Now, not that anyone reads anything I write or gives a shite what I think, but I was extremely critical of Dr O’Neal’s anecdotes at the governor’s conference a while back. These are far more contextual and do a good job of showing examples of what it’s like for us in the hospital right now, with about one little dramatic statement a bit on/over the line (I say this for warring because it’s early on in the anecdote portion, and it made me consider dismissing the whole segment but thought in the end it was a worthwhile listen.)



Long video. Long post summarizing it. But again- I see that there’s a lot of concern about the “lie” of strain on the healthcare system. It’s not unusual for a hospital to fill up. It is unusual for most area hospitals to be full in August.

Again, an anecdote, but I had a friend who works at a hospital that is truly in the boonies. No ICU. He hasn’t touched a ventilator since residency, and no one else in that hospital has either, because they tend to get shipped out long before that point. He has 2 or 3 on vents on the floor right now. He is in Louisiana and has called as far as Memphis and was unable to find anyone to take the patient. So the patient is being cared for by a doctor doing things he doesn’t normally do with a staff that also rarely does them. My buddy is brilliant. We call each other with unique scenarios. The guy is getting good care- it’s not like a CNA is running a vent. But this is not a normal “systems stressed” scenario. It is an extreme one. It may continue. It may rapidly improve starting tomorrow, but as they pointed out in the video- we tend to learn a bit better from anecdotes than numbers, but both need to be taken in context for it to make sense. This scenario isn’t happening everywhere. But it’s never happened to him or where he’s at before.

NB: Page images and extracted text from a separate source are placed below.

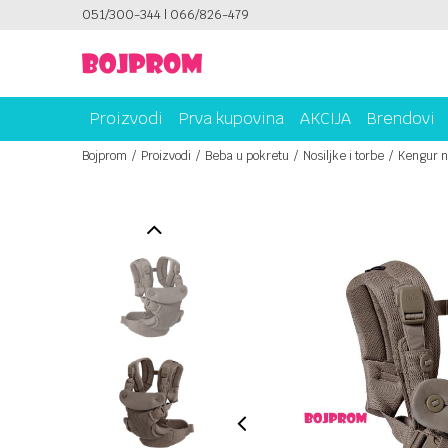
051/300-344 | 066/826-479
SIGURNO PLAĆANJE PLATNIM KARTICAMA!
Proizvodi
Prva kupovina
AKCIJA
Brendovi
Bojprom
Proizvodi
Beba u pokretu
Nosiljke i torbe
Kengur n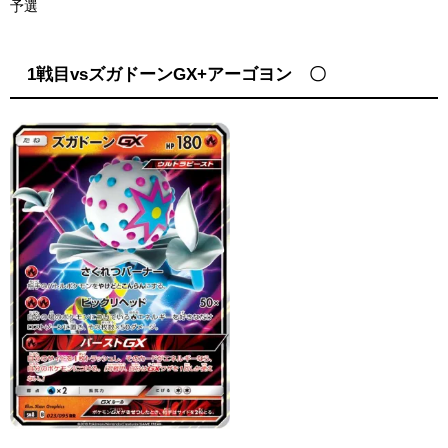
予選
1戦目vsズガドーンGX+アーゴヨン 〇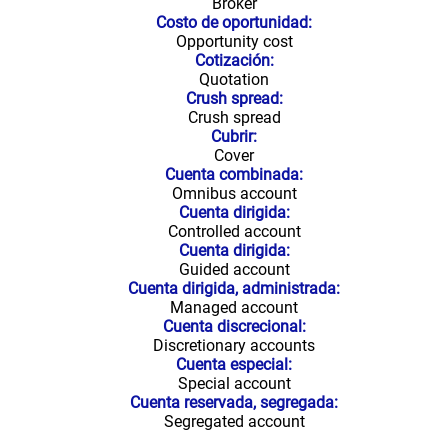
Broker
Costo de oportunidad:
Opportunity cost
Cotización:
Quotation
Crush spread:
Crush spread
Cubrir:
Cover
Cuenta combinada:
Omnibus account
Cuenta dirigida:
Controlled account
Cuenta dirigida:
Guided account
Cuenta dirigida, administrada:
Managed account
Cuenta discrecional:
Discretionary accounts
Cuenta especial:
Special account
Cuenta reservada, segregada:
Segregated account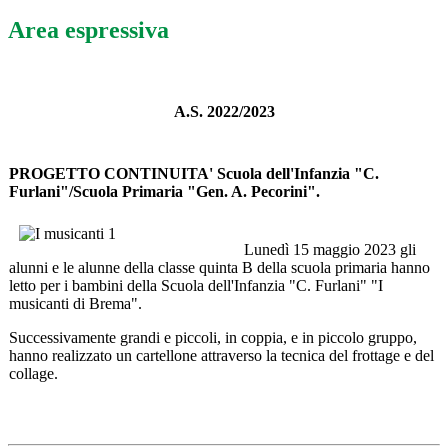
Area espressiva
A.S. 2022/2023
PROGETTO CONTINUITA' Scuola dell'Infanzia "C.
Furlani"/Scuola Primaria "Gen. A. Pecorini".
Lunedì 15 maggio 2023 gli
alunni e le alunne della classe quinta B della scuola primaria hanno
letto per i bambini della Scuola dell'Infanzia "C. Furlani" "
I
musicanti di Brema"
.
Successivamente grandi e piccoli, in coppia, e in piccolo gruppo,
hanno realizzato un cartellone attraverso la tecnica del frottage e del
collage.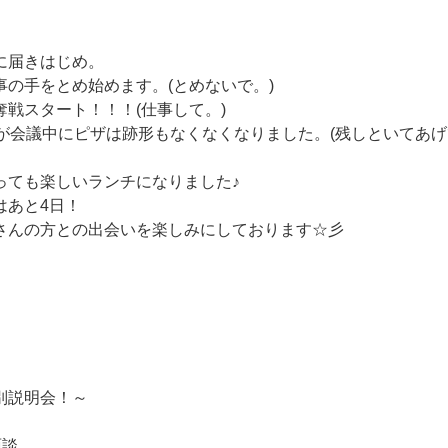
に届きはじめ。
事の手をとめ始めます。(とめないで。)
戦スタート！！！(仕事して。)
長が会議中にピザは跡形もなくなくなりました。(残しといてあげ
っても楽しいランチになりました♪
はあと4日！
さんの方との出会いを楽しみにしております☆彡
別説明会！～
面談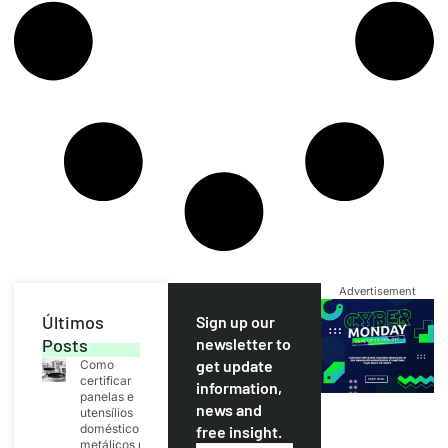
Advertisement
Últimos
Sign up our
Posts
newsletter to
get update
Como
certificar
information,
panelas e
news and
utensílios
domésticos
free insight.
metálicos no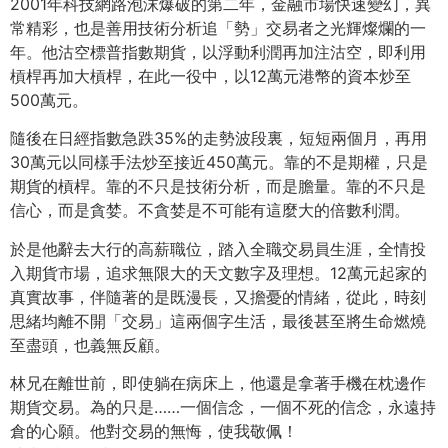
2001年科技網路泡沫爆破的第二年，金融市場快速變幻，異
常精彩，也是善用技術分析追「勢」交易者之光輝燦爛的一
年。他沽空標普指數期貨，以浮動利潤再加注沽空，即利用
槓桿再加大槓桿，在此一役中，以12萬元港幣的資本炒至
500萬元。
隨後在日經指數急跌35%的走勢波段裏，短短兩個月，再用
30萬元以同樣手法炒至接近450萬元。靠的不是期權，只是
期貨的槓桿。靠的不只是技術分析，而是膽量。靠的不只是
信心，而是貪婪。不貪婪是不可能有這麼大的倍數利潤。
於是他辭去大行的高薪職位，踏入全職交易員生涯，全情投
入期貨市場，追求無限大的天文數字及理想。12萬元起家的
真實故事，伴隨著的是既漫長，又擔憂的情緒，從此，時刻
思緒均離不開「交易」這兩個字生活，最後甚至將生命燃燒
至盡頭，也義無反顧。
林兄在離世前，即使躺在病床上，他還是拿著手機在枕邊作
期貨交易。為的只是……一個信念，一個不死的信念，永遠持
倉的心願。他對交易的無悔，使我敬佩！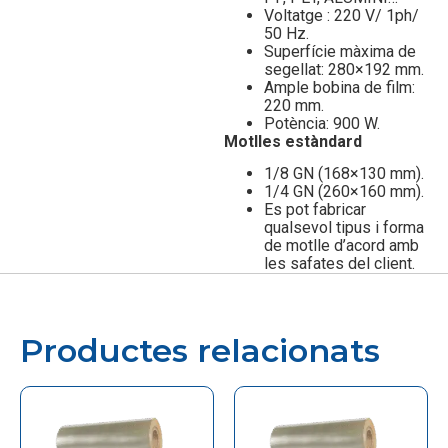
Voltatge : 220 V/ 1ph/
50 Hz.
Superfície màxima de
segellat: 280×192 mm.
Ample bobina de film:
220 mm.
Potència: 900 W.
Motlles estàndard
1/8 GN (168×130 mm).
1/4 GN (260×160 mm).
Es pot fabricar
qualsevol tipus i forma
de motlle d’acord amb
les safates del client.
Productes relacionats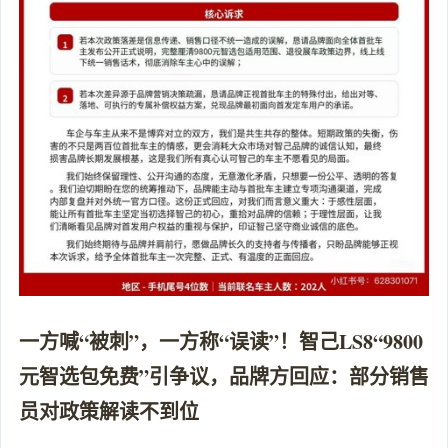
一方喊“被刺”，一方称“误读”！智己LS8“9800
元智选包免费”引争议，品牌方回应：部分销售
员对政策解读不到位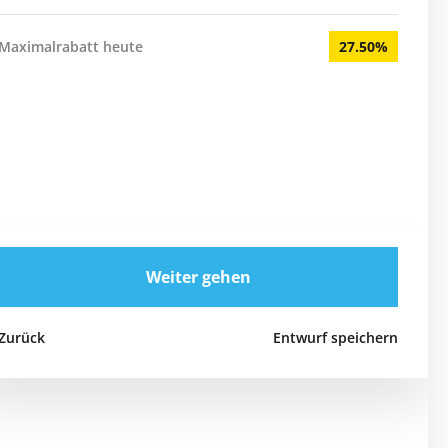
Maximalrabatt heute
27.50%
Weiter gehen
Zurück
Entwurf speichern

ETA- don’t know these CMO personally, but the position is typically held by a physician with a previous significant life of practicing that sort of transitions to an administrator. Some practice still. Some are just administrators, but they generally have decent clinical experience prior to taking on that role.
This post was edited on 8/22/21 at 10:26 pm
Posted by bayouvette
Raceland
Member since Oct 2005
5896 posts
Posted on 8/22/21 at 9:59 pm to
If people would understand this happens for bad flu seasons they would realize it's not the end of the world.